Dans les Frères Karamazov, Dostoïevski prit pour modèle du starets Zosime le Père Ambroise qu'il avait connu personnellement. Alexandre Grenkov, le futur Ambroise ou Amvrosij (1812-91) était le 6e enfant d'un modeste sacristain de village et vécut dans une famille rigide et pieuse, où il fut souvent en conflit avec ses parents. En 1830, son intelligence le fit désigner pour le séminaire de Tambov et il devint docteur en théologie en 1836. Au cours d'une grave maladie, il avait fait voeu d'entrer en religion s'il guérissait, mais il hésita trois ans à obtempérer. Devenu instituteur, il alla consulter un ermite qui lui dit: «Va à Optina, car on y a besoin de toi». Mais il traîna encore avant de partir brusquement après une nuit mondaine où il avait brillé.
Fondé au XVIe s., le monastère d'Optina près de Moscou tomba en décadence vers 1800. Un higoumène nommé par le Métropolite de Moscou redressa la situation et construisit un «skit» ou petit ermitage avec 3 à 5 moines dont le starets Leonid qui fit la réputation d'Optina en dirigeant des laïcs malgré son évêque; un second starets, Macaire, y arriva en 1834. Entré en 1839, Alexandre vainquit rapidement les préventions sur son compte et, après un an, fut envoyé dans le skit avec les deux starets. À sa profession, il prit le nom d'Ambroise et fut ordonné prêtre en 1845. Sa santé était toujours mauvaise, mais son évêque venu en visite devina sa valeur et lui conseilla d'aider Macaire demeuré seul; toutefois le titre de starets ne lui fut conféré qu'en 1848, à 36 ans, ce qui était très tôt. Macaire mourut en 1860 et Ambroise resta seul starets pendant 30 ans. Il jeûnait, priait et recevait les laïcs pendant tous ses temps libres et même jusqu'à minuit. La foule attendait à sa porte, parfois longuement et en maugréant.

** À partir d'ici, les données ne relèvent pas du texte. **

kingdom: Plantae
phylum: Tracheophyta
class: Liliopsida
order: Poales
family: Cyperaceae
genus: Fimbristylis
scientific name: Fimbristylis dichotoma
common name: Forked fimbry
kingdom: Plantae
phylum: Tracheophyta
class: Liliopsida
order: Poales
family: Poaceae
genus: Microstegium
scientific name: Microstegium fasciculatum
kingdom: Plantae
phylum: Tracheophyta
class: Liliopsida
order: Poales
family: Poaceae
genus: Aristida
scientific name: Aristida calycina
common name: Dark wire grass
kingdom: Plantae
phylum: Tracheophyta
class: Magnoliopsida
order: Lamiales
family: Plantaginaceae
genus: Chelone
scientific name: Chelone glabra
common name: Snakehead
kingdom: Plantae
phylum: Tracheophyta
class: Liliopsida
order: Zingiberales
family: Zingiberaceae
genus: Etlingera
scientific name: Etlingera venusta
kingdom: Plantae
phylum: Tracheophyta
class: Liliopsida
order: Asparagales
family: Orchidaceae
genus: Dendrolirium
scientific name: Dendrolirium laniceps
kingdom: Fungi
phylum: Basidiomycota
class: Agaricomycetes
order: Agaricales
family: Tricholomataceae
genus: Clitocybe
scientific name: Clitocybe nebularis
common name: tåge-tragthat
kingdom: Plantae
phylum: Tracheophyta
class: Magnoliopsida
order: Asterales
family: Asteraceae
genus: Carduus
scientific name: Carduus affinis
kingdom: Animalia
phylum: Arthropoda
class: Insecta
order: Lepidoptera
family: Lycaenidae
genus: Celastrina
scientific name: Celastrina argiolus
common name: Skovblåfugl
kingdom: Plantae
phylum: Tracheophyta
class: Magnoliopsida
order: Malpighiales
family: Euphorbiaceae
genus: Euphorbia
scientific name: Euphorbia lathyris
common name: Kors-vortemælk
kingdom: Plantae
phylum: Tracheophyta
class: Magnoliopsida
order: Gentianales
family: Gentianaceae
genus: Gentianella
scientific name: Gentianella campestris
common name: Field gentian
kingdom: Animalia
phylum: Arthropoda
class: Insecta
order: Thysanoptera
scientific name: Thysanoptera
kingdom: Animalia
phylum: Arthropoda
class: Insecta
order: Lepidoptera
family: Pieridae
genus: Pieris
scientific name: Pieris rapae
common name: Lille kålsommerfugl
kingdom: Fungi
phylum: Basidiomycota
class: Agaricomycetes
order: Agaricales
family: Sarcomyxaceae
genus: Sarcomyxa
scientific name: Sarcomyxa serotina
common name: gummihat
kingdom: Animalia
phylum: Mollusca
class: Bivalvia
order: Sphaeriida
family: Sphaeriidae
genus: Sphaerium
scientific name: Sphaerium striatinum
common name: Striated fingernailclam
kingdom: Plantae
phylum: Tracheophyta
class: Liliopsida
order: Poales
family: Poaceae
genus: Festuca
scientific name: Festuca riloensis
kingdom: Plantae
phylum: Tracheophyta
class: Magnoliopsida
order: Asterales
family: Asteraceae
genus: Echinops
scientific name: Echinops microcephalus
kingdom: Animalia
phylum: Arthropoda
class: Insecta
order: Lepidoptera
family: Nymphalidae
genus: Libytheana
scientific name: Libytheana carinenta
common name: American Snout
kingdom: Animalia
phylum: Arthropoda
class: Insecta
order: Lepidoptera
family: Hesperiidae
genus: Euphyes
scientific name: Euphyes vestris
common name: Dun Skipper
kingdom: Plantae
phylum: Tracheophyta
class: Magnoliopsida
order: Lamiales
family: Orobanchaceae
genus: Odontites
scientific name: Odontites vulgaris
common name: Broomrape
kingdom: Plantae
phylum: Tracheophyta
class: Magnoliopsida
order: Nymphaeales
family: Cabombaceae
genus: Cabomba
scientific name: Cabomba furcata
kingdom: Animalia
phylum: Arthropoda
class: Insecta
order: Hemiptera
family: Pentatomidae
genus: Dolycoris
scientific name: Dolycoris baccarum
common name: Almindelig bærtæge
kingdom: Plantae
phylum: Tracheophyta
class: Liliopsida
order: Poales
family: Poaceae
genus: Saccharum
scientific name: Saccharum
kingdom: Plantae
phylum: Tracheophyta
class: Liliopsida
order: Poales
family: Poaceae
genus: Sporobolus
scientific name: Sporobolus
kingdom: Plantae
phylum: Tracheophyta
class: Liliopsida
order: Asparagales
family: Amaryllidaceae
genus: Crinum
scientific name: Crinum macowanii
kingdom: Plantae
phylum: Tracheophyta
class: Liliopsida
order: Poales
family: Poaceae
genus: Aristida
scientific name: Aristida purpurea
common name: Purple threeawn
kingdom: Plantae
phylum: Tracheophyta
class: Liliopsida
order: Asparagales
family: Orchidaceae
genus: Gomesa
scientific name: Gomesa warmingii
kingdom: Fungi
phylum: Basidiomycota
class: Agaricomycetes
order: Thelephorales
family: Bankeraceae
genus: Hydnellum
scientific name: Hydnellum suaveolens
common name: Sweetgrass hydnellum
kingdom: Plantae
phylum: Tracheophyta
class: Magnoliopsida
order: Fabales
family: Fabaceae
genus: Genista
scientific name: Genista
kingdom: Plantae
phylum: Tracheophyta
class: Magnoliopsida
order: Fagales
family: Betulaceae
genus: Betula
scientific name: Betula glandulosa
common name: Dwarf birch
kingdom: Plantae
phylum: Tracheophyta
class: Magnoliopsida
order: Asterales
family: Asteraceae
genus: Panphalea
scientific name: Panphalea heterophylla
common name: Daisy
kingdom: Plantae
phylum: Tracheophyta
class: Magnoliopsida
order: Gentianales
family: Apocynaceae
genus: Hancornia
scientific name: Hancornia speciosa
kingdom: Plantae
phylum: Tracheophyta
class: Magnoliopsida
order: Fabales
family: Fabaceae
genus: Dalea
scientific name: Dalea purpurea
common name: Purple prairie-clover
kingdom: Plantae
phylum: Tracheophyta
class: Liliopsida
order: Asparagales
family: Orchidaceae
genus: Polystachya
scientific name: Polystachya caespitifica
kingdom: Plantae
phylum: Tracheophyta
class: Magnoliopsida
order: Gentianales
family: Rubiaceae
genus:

Bon nombre d'intellectuels vinrent à lui et parmi eux Dostoïevski, Soloviev, Tolstoï. On l'interrogeait sur tout: mariages, enfants, questions familiales, problèmes personnels… Il rendait courage aux désespérés et lisait parfois dans les coeurs pour amener à des conversions. Avec les moines et les moniales, il luttait contre l'égocentrisme et poussait à l'obéissance; il était bon, compatissant, mais savait se montrer ferme et même dur. Il guérit aussi des maladies physiques ou spirituelles. Avec l'aide d'une riche veuve devenue religieuse, il fit bâtir près de son skit un complexe dont il hérita après la mort de la moniale et qu'il transforma en couvent pour des femmes incapables de payer leur dot pour entrer en religion: veuves, orphelines, aveugles, malades… Ce monastère devint son enfant chéri les 7 dernières années de sa vie. Les religieuses, reconnaissantes, l'entouraient de vénération et conservèrent beaucoup de ses paroles et de ses lettres.
Les épreuves physiques et spirituelles ne lui manquèrent pas. La dernière année, il faisait sa visite annuelle chez ces religieuses, lorsque son état empira, l'obligeant à demeurer dans ce monastère. Il continuait à recevoir tant bien que mal des visiteurs, mais les critiques scandalisées ne lui manquèrent pas. L'évêque lui-même s'émut et vint le voir pour le ramener de force à son skit. Il arriva après la mort du starets. La foule se pressa à ses funérailles et les miracles ne manquèrent pas sur sa tombe. Par suite de la Révolution, il ne fut canonisé qu'en 1988.
Cette vie remarquable est écrite par un historien de la fameuse Université Stanton en Californie. Dunlop cite abondamment les lettres du starets et résume en un bon chapitre l'histoire du monachisme russe. - B. Clarot, S.J.